What Will Retirement Look Like in 50 Years?
Alicia H. Munnell is a columnist for MarketWatch and director of the Center for Retirement Research at Boston College.
Best way to look forward is to look back.
A reporter recently asked me what retirement will look like in 50 years. At first, I froze. What insightful comments could I make about retirement communities on Mars? But once I took a breath, the notion of looking back 50 years and then the 50 years before that provided a framework to consider how things might change.
The period 1920-1970 encompassed the creation of our modern retirement system. The enactment of Social Security in 1935 was both a response to the widespread unemployment and poverty created by the Great Depression and an effort to provide a permanent solution to the problem of economic insecurity among older Americans. The 1939 Amendments expanded the program to include family benefits and accelerated payments so that individuals who had worked under the system for only a few years were entitled to receive full benefits – shifting the system from a funded arrangement to a pay-as-you-go approach. Legislation in the 1950s and 1960s expanded Social Security to groups previously not covered and raised benefit levels.
Despite the assurance of a retirement benefit from Social Security, many retirees faced enormous bills when they got sick, since insurance companies were reluctant to sell them coverage at an affordable price.

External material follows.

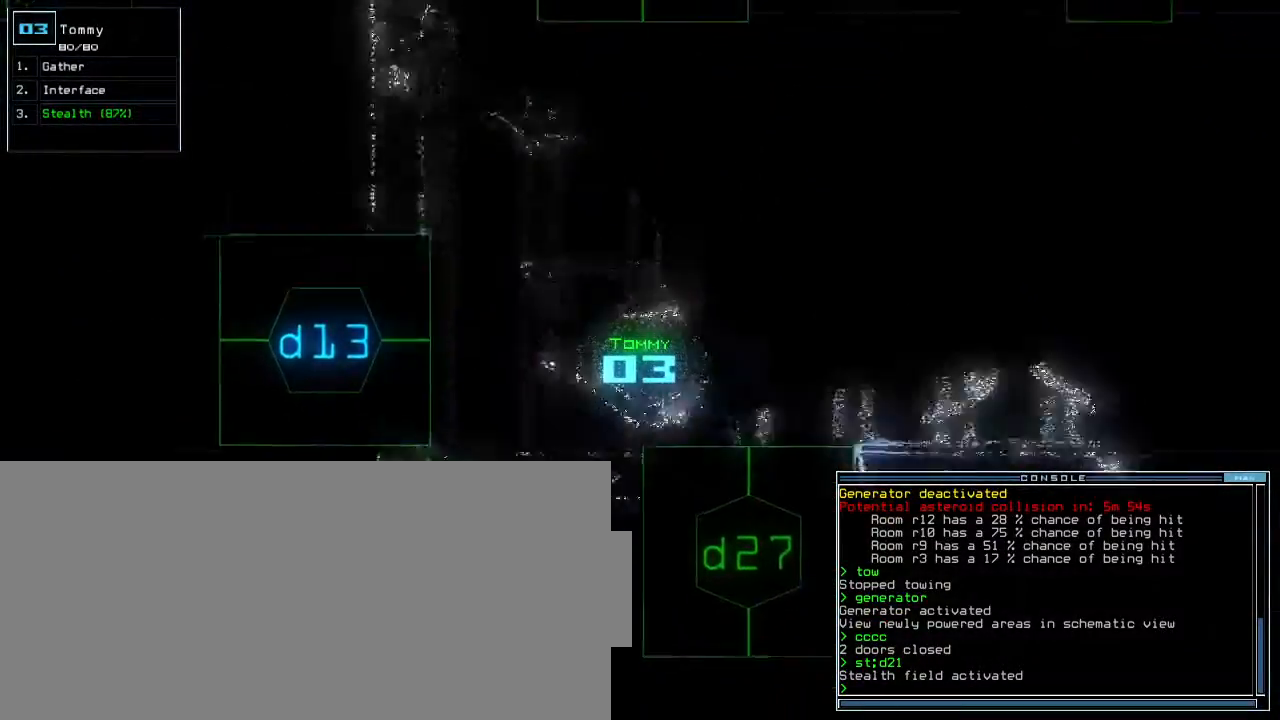
Gameplay with keyboard; each line is a JSON object with the keys held at the frame after it. "events" lists presses ("down") and releases ("up") of ".", "0", "1", "2", "3", "4", "5", "6", "7", "8", "9", "a", "b", "backspace", "c", "caps_lock", "comma", "ctrl_l", "ctrl_r", "d", "down", "e", "equals", "escape", "f", "f5", "g", "h", "i", "j", "k", "l", "left", "m", "minus", "n", "o", "p", "q", "quote", "r", "return", "right", "s", "semicolon", "shift_l", "shift_r", "space", "t", "tab", "tilde", "u", "up", "v", "w", "x", "y" and "z" between this image and that frame as [ms after this image, input, new state], when the widget could be followed in between. No other keys are recorded. Mouse input is not recorded. Not read: other_keys.
{"keys": [], "events": [[33, "d", "down"], [100, "d", "up"], [117, "left", "up"], [183, "right", "down"], [217, "2", "down"], [283, "2", "up"], [350, "right", "up"], [400, "up", "up"]]}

In response, in 1965 Congress passed Medicare, a health insurance program for the elderly and disabled, and Medicaid, a means-tested health care program for those with low incomes and few assets.
Finally, private sector retirement plans, which had emerged at the turn of the century and then been depleted by the Great Depression, re-emerged after World War II. These plans – mostly defined benefit – then began to spread, so that by 1970 roughly half of private sector workers had access.
The second 50-year period – 1970-2020 – saw the stabilization of the retirement system created in the previous period. On the Social Security front, legislation in the early 1970s further increased benefits and in 1972 introduced automatic adjustments in the benefit calculation to stabilize the initial replacement rate and to adjust benefits after retirement for increases in the consumer price index. In 1983, Congress addressed the program’s long-term financing by increasing revenues and raising the “full benefits” retirement age.
In terms of employer-sponsored plans, Congress passed ERISA – the Employee Retirement Income Security Act – in 1974 to ensure that a greater proportion of covered workers earned pension credits during their working years and received pension benefits in retirement. This legislation also made defined benefit plans more expensive, which – combined with major changes in the labor force, the nature of work, and global competition – contributed to the shift to defined contribution plans (401(k)s).
On the health front, the major development may have been employers pulling back from their provision of retiree health insurance.
Based on the two previous 50-year periods – one encompassing the establishment of the retirement system and the other its stabilization – my best guess is that 2020-2070 will be a period of filling in the cracks and ensuring Social Security’s stability for the long run.
The three major cracks are the coverage gap, the lack of insurance for long-term care expenses, and the reluctance/inability of retirees to use their house as a source of retirement income.
- Currently, at any given time, only about half of private sector workers have a retirement plan at work, an essential mechanism for retirement savings. The other half of the workforce also needs a way to supplement Social Security. In the absence of a federal initiative, a number of states have introduced “Auto-IRA” programs for the uncovered. Hopefully, these initiatives eventually will be supplanted by a federal program.
- The absence of long-term care insurance makes retirees reluctant to tap their retirement assets because they fear they will be bankrupted by late-life health care expenses. Older Americans need affordable long-term care insurance so that they can make good use of the resources they have accumulated over a lifetime of work.
- Finally, for many, their home is their largest asset after Social Security. People need a cheap and easy way to tap this asset. If reverse mortgages are too complicated and scary, maybe property tax deferral can help.
In addition to filling in these cracks, Social Security’s finances need to be stabilized. This can be done without major cuts to benefits and can be done more equitably if the costs associated with the program’s legacy debt can be moved off the payroll tax.
The bottom line is that retirement in 50 years will be more secure than it is today, especially if people work a few years longer. Otherwise, life will not be that different.